The volume of passenger transport is expressed in terms of the number of passenger-kilometres travelled. Provided by TREMOD, this figure is used to calculate the specific level of energy consumption in this sector. In the aviation statistics, only domestic flights are taken into account. International flights departing from or landing in German territory are not counted. Nor is waterborne passenger transport included.
Some 30.1% of overall final energy consumption can be attributed to transport. Of this, more than 70% is accounted for by passenger transport. Savings in final energy consumption in passenger transport therefore have a marked effect on total energy consumption in Germany. The number of passenger-kilometres provides information about the extent to which transport intensity or the distance per transported tonne changes.
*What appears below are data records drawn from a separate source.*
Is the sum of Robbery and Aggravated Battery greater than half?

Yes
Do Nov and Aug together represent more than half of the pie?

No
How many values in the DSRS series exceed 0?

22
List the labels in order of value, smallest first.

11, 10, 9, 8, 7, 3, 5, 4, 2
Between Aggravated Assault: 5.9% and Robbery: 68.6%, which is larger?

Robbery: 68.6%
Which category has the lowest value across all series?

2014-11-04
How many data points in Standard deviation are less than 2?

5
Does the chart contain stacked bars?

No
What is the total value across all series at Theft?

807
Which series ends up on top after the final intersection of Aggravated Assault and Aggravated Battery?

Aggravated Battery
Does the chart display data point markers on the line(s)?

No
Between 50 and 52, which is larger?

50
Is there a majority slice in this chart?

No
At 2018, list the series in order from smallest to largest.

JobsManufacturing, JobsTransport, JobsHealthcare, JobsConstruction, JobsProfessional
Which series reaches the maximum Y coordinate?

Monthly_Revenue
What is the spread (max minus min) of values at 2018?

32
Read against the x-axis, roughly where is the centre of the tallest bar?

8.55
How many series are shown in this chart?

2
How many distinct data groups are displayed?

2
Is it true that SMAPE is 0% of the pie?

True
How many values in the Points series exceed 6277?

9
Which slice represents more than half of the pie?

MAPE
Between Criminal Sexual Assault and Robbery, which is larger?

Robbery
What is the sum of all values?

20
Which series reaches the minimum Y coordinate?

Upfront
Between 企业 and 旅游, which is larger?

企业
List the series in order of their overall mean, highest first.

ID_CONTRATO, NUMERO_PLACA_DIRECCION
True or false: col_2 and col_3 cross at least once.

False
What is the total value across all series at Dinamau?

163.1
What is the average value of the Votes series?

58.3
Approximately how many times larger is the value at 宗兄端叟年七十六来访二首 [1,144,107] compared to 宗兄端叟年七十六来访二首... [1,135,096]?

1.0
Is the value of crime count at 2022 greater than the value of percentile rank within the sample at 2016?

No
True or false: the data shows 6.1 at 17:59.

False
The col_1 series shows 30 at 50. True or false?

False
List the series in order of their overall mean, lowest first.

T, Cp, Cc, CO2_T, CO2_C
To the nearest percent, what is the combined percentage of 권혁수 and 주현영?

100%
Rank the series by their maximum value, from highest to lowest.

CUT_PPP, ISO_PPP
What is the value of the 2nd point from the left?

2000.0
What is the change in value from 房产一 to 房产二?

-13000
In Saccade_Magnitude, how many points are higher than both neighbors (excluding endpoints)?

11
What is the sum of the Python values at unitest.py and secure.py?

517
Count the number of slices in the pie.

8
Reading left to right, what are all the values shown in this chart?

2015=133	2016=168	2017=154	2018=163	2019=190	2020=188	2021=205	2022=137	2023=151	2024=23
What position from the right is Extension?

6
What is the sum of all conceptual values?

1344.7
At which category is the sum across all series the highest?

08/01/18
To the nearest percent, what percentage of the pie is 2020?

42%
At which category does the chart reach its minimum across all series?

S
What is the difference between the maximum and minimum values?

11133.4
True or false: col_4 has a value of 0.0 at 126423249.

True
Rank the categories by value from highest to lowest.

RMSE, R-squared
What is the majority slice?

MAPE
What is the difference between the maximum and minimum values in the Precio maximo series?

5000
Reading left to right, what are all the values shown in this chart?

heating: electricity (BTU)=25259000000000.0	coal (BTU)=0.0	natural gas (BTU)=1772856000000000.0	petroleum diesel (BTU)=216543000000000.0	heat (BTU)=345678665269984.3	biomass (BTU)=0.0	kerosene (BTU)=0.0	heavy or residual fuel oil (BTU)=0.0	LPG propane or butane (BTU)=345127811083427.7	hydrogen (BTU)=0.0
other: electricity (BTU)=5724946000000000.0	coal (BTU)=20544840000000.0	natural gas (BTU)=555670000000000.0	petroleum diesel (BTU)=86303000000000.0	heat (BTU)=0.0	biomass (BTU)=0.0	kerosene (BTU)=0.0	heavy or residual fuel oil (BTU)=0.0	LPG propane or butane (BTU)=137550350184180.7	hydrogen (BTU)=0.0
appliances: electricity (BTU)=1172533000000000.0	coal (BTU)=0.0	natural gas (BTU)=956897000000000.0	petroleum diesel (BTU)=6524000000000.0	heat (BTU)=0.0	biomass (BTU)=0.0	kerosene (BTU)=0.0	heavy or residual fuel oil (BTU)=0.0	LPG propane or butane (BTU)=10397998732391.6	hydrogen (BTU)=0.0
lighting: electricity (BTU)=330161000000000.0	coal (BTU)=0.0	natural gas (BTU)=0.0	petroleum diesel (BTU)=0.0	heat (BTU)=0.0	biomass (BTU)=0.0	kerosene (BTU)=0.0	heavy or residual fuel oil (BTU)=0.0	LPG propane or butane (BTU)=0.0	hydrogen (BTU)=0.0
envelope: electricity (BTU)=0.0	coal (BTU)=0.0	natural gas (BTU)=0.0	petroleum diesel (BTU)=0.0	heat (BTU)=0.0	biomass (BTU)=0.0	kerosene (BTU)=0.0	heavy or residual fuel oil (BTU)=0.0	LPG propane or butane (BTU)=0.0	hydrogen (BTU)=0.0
In addition to final energy consumption, the indicator also examines energy efficiency in passenger transport, measured in terms of energy consumption per passenger-kilometre.
Final energy consumption in passenger transport decreased by a total of 0.9% between 2005 and 2018. However, analysis of progress since 2008 reveals that the indicator value increased by 1.1%, meaning that final energy consumption in passenger transport is developing contrary to the target set in the German Sustainable Development Strategy.
Although the number of passenger-kilometres covered increased by 9.0% between 2005 and 2018, energy consumption with reference to all forms of transport fell by 9.1% to 1.49 megajoules per passenger-kilometre during the same period. This indicates a notable increase in efficiency in passenger transport. A particularly large share of the efficiency gain can be attributed to the railways. The number of passenger-kilometres travelled by rail rose by 25.3%, while final energy consumption was reduced by 8.9%. This equates to a 27.3% increase in efficiency. A significant increase in efficiency was also achieved in aviation, with a 17.1% rise compared with 2005. Road transport registered a slight gain in efficiency of 7.4% recently, thanks to a rise in passenger-kilometres, even though final energy consumption remained almost constant (-0.5%).
Private motorised transport by car or two-wheeled vehicle accounted for 81.4% of total passenger transport volumes in 2018. Its share in 2017 was 81.6%. It can be subdivided into various categories. In 2017 (more recent figures not yet available), work-related transport, i.e. commuter traffic and business travel, accounted for the largest share, at 39.2%, followed by recreational transport at 29.5%. Travel for shopping accounted for 17.1%. These purpose-based categories of transport have developed differently since 2005. Work-related travel in particularly has increased significantly (+30.0%), while journeys for recreation or shopping have declined (-11.4% and -2.7% respectively).